* Task item: Count the lines below that contain the word "this", and give only that number.

[Records shown — start]

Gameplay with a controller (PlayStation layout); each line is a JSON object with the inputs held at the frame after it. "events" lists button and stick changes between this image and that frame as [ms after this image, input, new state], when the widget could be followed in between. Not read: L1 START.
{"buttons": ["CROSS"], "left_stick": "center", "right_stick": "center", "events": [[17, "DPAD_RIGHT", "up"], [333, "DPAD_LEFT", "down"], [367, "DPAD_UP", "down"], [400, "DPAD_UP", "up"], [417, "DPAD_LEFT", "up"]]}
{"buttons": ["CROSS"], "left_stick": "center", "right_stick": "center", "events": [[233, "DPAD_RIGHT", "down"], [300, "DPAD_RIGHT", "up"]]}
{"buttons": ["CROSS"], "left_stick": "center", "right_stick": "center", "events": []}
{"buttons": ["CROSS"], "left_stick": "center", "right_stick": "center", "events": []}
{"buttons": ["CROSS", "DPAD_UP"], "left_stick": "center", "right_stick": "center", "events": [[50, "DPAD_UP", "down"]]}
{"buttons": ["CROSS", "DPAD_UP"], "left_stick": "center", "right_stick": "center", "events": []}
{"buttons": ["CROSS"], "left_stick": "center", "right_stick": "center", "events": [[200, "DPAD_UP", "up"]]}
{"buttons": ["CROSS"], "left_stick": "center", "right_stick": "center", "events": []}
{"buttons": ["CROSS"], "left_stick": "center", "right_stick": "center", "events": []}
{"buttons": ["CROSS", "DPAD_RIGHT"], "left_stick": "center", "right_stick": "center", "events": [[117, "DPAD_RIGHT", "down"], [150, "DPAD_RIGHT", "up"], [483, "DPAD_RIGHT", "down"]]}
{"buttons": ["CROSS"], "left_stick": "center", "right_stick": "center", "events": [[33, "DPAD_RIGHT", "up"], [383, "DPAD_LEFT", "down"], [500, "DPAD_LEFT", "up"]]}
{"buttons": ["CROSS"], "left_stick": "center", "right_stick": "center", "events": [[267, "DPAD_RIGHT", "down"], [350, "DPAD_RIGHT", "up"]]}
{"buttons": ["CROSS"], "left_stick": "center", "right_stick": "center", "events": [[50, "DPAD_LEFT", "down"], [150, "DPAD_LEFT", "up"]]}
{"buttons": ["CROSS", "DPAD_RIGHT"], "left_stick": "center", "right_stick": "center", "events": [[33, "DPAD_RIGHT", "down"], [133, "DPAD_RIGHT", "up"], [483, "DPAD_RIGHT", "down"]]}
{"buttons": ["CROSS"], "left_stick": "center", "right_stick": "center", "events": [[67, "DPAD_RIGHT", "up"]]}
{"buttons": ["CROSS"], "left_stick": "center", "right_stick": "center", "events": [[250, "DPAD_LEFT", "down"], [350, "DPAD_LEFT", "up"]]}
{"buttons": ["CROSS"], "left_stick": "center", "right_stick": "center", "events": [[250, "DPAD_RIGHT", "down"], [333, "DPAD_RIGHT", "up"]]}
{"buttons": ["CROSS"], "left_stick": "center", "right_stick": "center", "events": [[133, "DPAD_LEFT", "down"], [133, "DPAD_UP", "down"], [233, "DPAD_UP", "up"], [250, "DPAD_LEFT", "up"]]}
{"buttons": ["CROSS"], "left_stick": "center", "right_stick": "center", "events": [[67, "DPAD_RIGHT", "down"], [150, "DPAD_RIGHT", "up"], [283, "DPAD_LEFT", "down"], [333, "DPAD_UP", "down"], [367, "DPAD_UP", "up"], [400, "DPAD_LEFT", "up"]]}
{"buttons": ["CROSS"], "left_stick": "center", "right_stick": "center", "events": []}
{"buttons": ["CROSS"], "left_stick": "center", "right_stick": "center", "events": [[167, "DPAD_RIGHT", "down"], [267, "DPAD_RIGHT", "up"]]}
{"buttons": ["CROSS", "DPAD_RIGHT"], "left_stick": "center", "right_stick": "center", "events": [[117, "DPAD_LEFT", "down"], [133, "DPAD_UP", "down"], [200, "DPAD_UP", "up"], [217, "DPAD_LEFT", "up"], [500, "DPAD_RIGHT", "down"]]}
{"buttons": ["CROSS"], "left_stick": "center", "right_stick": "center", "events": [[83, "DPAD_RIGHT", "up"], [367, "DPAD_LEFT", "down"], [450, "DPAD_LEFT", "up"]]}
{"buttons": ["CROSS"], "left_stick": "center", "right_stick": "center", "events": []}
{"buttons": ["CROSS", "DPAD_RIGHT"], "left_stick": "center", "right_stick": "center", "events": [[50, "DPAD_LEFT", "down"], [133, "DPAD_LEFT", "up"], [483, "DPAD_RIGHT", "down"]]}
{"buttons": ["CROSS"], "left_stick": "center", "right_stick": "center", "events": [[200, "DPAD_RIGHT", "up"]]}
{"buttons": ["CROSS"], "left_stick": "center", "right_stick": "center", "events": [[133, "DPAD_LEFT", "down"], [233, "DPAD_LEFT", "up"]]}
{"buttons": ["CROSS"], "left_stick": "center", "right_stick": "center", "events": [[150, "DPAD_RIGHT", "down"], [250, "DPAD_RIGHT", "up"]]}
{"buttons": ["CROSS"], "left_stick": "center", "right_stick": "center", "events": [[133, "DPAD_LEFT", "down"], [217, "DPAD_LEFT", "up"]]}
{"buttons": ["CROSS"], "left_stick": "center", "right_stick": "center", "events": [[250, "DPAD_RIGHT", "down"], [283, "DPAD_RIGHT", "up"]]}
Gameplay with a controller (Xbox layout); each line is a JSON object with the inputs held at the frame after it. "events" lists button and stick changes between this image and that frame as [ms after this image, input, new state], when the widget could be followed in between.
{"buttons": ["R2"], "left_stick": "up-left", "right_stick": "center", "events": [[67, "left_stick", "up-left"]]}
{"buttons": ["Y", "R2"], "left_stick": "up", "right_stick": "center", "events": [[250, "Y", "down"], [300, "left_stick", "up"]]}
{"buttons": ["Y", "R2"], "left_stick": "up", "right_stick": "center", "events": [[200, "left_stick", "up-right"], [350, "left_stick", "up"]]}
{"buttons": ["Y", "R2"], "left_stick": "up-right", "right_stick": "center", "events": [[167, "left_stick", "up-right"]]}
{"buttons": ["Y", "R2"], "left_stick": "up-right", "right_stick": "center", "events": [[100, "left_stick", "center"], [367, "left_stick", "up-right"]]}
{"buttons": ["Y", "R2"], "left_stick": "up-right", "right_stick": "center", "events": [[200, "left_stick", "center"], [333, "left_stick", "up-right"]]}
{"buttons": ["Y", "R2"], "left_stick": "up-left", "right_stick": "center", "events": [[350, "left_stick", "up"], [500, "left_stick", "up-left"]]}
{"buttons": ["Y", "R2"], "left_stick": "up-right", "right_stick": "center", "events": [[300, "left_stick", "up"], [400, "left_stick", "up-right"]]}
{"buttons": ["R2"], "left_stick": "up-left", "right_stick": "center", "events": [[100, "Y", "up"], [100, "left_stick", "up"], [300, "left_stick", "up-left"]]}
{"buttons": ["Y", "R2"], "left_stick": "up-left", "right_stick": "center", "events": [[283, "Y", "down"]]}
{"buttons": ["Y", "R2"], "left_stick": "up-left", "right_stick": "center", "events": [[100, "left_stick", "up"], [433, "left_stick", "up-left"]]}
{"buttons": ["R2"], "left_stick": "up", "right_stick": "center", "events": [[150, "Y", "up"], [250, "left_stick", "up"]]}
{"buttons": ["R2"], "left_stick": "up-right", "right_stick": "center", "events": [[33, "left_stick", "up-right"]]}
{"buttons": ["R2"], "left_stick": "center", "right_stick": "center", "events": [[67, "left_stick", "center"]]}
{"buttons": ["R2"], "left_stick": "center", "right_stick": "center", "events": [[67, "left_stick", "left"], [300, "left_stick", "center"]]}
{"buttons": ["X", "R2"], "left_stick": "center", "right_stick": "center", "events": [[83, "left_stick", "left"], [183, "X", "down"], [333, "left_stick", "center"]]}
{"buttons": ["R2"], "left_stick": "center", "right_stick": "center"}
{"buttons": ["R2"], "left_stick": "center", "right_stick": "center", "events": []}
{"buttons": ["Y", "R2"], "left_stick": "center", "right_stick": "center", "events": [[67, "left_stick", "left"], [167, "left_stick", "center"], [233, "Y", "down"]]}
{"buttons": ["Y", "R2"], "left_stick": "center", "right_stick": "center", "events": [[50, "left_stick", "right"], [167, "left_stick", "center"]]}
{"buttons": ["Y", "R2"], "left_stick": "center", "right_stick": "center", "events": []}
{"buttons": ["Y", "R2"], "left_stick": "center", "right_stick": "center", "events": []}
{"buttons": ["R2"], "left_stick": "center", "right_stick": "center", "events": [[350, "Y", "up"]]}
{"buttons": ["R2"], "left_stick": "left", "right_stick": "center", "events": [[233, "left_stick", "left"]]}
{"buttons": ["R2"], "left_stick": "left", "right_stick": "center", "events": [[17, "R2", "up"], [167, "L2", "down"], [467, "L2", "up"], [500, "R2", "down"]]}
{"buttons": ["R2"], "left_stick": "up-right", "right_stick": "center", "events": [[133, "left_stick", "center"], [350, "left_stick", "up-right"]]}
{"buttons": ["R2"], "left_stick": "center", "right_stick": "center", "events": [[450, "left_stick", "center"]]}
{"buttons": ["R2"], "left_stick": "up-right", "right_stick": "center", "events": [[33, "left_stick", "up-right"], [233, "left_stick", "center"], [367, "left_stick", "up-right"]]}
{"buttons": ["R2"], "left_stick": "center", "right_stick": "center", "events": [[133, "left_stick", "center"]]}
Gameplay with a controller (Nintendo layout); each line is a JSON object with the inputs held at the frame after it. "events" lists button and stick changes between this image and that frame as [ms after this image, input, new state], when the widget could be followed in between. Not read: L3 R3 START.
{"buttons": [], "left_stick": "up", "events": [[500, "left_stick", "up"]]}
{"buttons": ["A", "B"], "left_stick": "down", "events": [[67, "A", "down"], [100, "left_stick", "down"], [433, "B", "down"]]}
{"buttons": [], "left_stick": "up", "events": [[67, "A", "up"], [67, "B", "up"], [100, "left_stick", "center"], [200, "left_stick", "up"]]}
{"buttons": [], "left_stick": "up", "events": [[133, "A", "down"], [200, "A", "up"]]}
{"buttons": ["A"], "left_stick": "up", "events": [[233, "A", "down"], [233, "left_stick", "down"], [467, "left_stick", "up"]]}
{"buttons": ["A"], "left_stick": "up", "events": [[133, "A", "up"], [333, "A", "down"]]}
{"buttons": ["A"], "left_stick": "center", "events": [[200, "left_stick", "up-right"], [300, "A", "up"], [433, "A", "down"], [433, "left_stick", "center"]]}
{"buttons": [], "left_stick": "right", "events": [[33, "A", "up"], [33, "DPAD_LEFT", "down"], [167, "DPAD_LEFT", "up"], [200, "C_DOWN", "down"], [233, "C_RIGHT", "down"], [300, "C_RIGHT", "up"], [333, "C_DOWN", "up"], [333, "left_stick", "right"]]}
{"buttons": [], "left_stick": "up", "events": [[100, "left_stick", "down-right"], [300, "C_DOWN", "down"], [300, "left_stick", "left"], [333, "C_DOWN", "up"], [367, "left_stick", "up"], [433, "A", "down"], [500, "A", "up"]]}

[Records shown — finish]

* Completed exercise: 3